Both the ERC and the Ministry of energy will have a hard time restructuring power pricing considering the Treasury had already penciled in revenues from the sector.
Currently, much of what consumers pay goes to levies with taxes leading with 39.78 shillings if one buys, say tokens of 300 shillings. The amount going to the fuel index stands at 33.79 for the same number of tokens followed by 10.68 shillings for the Rural Electrification Program (REP).
Moreover, other deductions included in the tokens that consumers buy are the Water Resources Management Authority, Energy Regulatory Commission, Forex adjustment, and inflation adjustment. For the 300-shilling token, levies for these items stand at 0.35, 0.4, and 0.67 shillings for the last two respectively.
From the example, it is conspicuous that levies account for about 30 percent of the total cost and if the price reduction occurs, this could be the areas that the two bodies will consider revising.

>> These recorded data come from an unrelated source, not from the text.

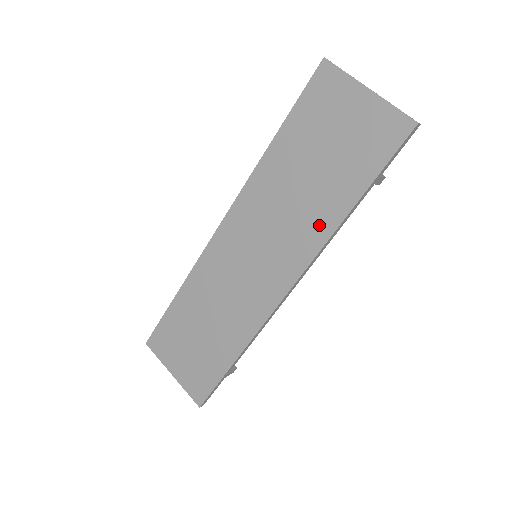
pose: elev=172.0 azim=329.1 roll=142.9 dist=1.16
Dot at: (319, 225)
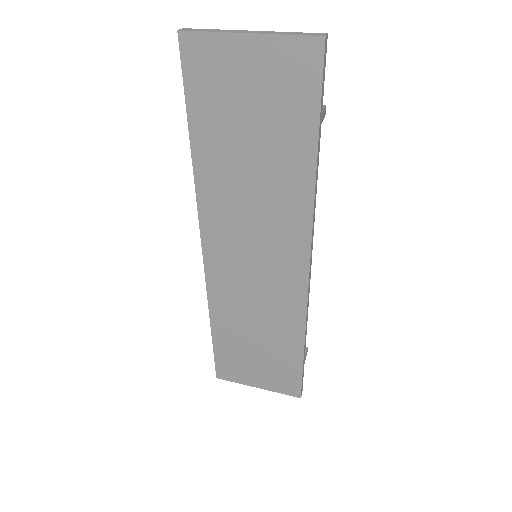
Dot at: (295, 197)
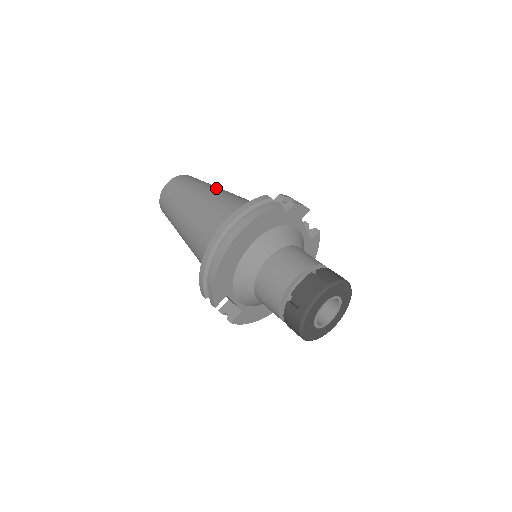
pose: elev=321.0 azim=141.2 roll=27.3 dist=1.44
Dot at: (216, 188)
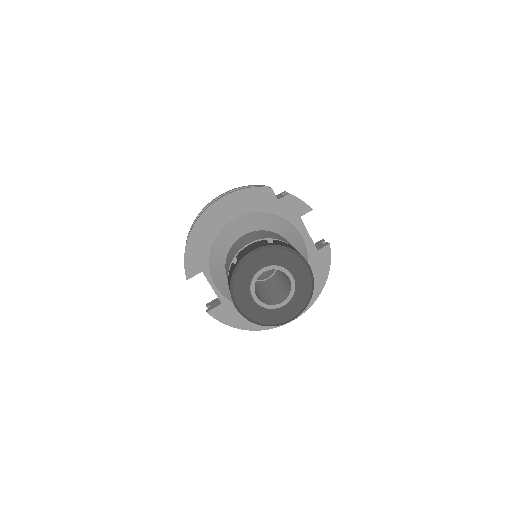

The move is a cause for celebration for the already oppressed citizen but it is too early to celebrate since the levy is exactly what the government relies on to achieve the Big 4 Agenda. On the contrary, the move is set to boost the manufacturing industry as it favors production.
According to the president, SMEs are the source of employment for over 75 percent of the labor force and finding ways of financing them is mandatory and if their infrastructure is to be improved, the cost of electricity comes first.
President Kenyatta made the announcement yesterday during the Round Table forum for SMEs at Strathmore University after refusing to read a written speech saying it would only embarrass him in regards to the matters raised. He said that reading policy matters wouldn’t help much.
“Within a month, we must come back here with solutions, that is why I do not want to embarrass myself reading this written speech,” said the President.
If the initiative comes to pass, the reduction in power prices will enhance and accelerate growth in various industries, and it is one move that the government should have seen from before.
Achieving the Big 4 agenda is not possible without the manufacturing sector. It is what the state banks on to spur the economic growth since it is expected to account for 15 percent of the Gross Domestic Product by the year 2022 as opposed to the current value at 8.37 percent.